An Inquiry by Anton Chekhov
In An Inquiry by Anton Chekhov we have the theme of corruption, power, ignorance, arrogance and acceptance. Taken from his The Collected Short Stories collection the story is narrated in the third person by an unnamed narrator and after reading the story the reader realises that Chekhov may be exploring the theme of corruption. To grab the attention of the clerk in the government office Voldyrev has to pay him three roubles. Otherwise the clerk will not pay Voldyrev any attention. It is as though the clerk is being not only ignorant of Voldyrev’s presence but he is also being arrogant. He knows that Voldyrev needs him more than he needs Voldyrev. The reader aware that all the power lies with the clerk rather than with Voldyrev. This may be important as it is possible that Chekhov is not only highlighting how corrupt government officials in Russia were at the time the story was written (1880s) but it may also be highlighting just how powerful they were when it came to dealing with the public. Rather than being there to help Voldyrev the clerk appears to be self-serving. Which is not the attitude that any clerk working for the government should have.
It is also interesting that the porter instructs Voldyrev to give the clerk three roubles rather than two. It is as though the porter knows just how much money is needed to get the attention of the clerk. The fact that the clerk is not named may also be important as it could symbolically suggest just how widespread corruption was among government officials. It is also interesting that Chekhov does not give the clerk a flattering physical appearance rather he appears to be unkempt. Symbolically Chekhov could be suggesting that just as the clerk looks unpleasant in his appearance likewise he may be unpleasant in nature. It is also noticeable that Voldyrev is aware that he must bribe the clerk. It’s just the amount of the bribe that he is unsure of. This would further lead the reader to believe that corruption is widespread among government officials. Though some critics might suggest that the clerk is lowly paid and needs the bribes to sustain a living this would not make the clerks actions acceptable. He has a job to perform and has no right to add his own enhancements to ensure he does his job correctly. Throughout the story all the power lies with the clerk.
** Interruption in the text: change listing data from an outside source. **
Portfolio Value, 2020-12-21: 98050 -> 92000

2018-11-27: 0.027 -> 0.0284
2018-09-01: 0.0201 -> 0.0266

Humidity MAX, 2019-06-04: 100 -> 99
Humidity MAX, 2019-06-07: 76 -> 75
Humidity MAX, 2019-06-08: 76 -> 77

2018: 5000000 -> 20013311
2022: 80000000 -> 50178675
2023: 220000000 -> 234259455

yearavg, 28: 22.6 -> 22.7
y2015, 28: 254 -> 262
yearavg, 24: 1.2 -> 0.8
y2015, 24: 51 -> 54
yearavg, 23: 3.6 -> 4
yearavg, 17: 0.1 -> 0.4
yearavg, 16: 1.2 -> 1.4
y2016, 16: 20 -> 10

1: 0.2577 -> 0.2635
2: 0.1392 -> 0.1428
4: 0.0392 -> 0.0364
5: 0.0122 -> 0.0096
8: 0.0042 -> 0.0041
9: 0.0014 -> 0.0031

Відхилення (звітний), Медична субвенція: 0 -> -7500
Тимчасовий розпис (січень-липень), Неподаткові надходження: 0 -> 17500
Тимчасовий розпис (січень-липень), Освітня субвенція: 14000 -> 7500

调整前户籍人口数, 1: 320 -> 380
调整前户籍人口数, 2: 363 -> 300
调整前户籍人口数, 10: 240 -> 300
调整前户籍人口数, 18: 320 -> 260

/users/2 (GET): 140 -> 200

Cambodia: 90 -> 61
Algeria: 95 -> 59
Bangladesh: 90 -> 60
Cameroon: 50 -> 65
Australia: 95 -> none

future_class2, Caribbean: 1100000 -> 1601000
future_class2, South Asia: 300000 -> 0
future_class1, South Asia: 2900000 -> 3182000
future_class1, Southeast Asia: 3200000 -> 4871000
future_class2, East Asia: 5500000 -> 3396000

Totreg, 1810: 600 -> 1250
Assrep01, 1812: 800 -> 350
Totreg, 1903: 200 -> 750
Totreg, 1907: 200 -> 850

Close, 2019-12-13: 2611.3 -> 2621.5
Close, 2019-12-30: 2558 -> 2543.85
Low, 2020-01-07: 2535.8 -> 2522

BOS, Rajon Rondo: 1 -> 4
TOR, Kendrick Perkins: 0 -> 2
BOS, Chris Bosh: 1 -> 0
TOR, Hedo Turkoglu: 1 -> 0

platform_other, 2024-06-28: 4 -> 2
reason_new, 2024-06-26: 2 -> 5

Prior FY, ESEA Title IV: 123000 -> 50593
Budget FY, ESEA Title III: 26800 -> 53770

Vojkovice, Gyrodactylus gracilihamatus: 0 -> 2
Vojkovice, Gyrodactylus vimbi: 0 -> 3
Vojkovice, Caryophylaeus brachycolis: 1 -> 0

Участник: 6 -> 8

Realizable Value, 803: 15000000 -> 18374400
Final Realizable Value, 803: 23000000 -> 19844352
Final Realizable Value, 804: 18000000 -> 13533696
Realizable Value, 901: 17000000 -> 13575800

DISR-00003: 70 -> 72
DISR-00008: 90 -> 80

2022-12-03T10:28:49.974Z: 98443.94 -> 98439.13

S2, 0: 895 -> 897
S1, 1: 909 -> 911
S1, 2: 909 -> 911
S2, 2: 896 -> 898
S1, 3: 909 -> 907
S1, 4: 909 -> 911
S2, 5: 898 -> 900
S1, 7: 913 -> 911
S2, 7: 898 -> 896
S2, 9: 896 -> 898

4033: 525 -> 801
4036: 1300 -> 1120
Rather than serving the public as a government official should do. He is serving himself.
The one thing that the clerk has and that Voldyrev doesn’t have is information and it is through the clerk’s knowledge that he is able to get his three roubles. It would have been just as easy for the clerk to tell Voldyrev what he needed to know as it would be to hold out for the three roubles. If anything with corruption comes greed and the reader is left wondering as to how many people on a daily basis have to bribe the clerk. The fact that he is not reported to his superiors by Voldyrev also suggests that Voldyrev accepts that bribery is part and course of any engagement with government officials regardless of their rank. Something that is clearer to the reader when Voldyrev hands another rouble to the clerk when he is leaving the building. Though he is a little uncertain as to why he has to do it having already paid the clerk the required three roubles.
The end of the story is also interesting as the reader begins to realise that the wheels of government are oiled by corruption. A group of men who hold authority withhold their services to members of the general public despite receiving a wage from the tax payer to perform their duties. There also doesn’t appear to be anyone in authority to hold government officials to account. They seem to be a law unto themselves. Which suggests that corruption in Russia at the time was widespread from top to bottom. All those employed by the state to serve the general public may have only performed their duties when monies not due to them were forthcoming. Which may be the point that Chekhov was attempting to make. He may be suggesting not only is the system of government in Russia corrupt but that there needs to be a total overhaul of how things are run. An overhaul that is far reaching and widespread. One that places the general public first rather than those who are in authority. As mentioned it is unlikely that Voldyrev is the only member of the general public who has had to pay a bribe. If anything each individual who engaged with a government official would have had to pay a bribe. Despite there being no real need to do so if there was any honesty within the system. At the end of the day it is the general public who suffer when it comes to the corruption of government officials.